- **STATED PROBLEM**
Rewrite the lines from the one with "class: Liliopsida" to the one with "scientific name: Ochropleura plecta", both included, as a numbered list, and leave out any blank lines.

- **RECORDS FOR THE EXERCISE**

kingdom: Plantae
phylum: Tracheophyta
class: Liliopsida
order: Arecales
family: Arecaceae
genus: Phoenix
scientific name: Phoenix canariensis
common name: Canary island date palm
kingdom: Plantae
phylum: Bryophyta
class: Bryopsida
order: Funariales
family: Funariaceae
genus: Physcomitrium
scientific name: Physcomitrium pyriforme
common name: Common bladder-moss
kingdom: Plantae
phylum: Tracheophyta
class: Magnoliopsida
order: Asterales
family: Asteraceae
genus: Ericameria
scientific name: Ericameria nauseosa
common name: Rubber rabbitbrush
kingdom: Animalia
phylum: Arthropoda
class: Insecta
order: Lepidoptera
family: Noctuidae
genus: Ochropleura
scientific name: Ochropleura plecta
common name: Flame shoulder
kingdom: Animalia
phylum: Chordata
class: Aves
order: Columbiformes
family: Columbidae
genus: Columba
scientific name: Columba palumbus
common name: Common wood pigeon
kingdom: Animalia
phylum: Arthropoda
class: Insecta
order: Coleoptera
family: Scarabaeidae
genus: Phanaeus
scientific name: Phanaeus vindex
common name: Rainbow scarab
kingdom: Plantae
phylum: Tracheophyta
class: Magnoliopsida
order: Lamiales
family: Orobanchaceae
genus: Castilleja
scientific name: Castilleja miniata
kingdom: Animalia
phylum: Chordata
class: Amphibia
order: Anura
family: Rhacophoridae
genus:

- **REPLY TO THE EXERCISE**
1. class: Liliopsida
2. order: Arecales
3. family: Arecaceae
4. genus: Phoenix
5. scientific name: Phoenix canariensis
6. common name: Canary island date palm
7. kingdom: Plantae
8. phylum: Bryophyta
9. class: Bryopsida
10. order: Funariales
11. family: Funariaceae
12. genus: Physcomitrium
13. scientific name: Physcomitrium pyriforme
14. common name: Common bladder-moss
15. kingdom: Plantae
16. phylum: Tracheophyta
17. class: Magnoliopsida
18. order: Asterales
19. family: Asteraceae
20. genus: Ericameria
21. scientific name: Ericameria nauseosa
22. common name: Rubber rabbitbrush
23. kingdom: Animalia
24. phylum: Arthropoda
25. class: Insecta
26. order: Lepidoptera
27. family: Noctuidae
28. genus: Ochropleura
29. scientific name: Ochropleura plecta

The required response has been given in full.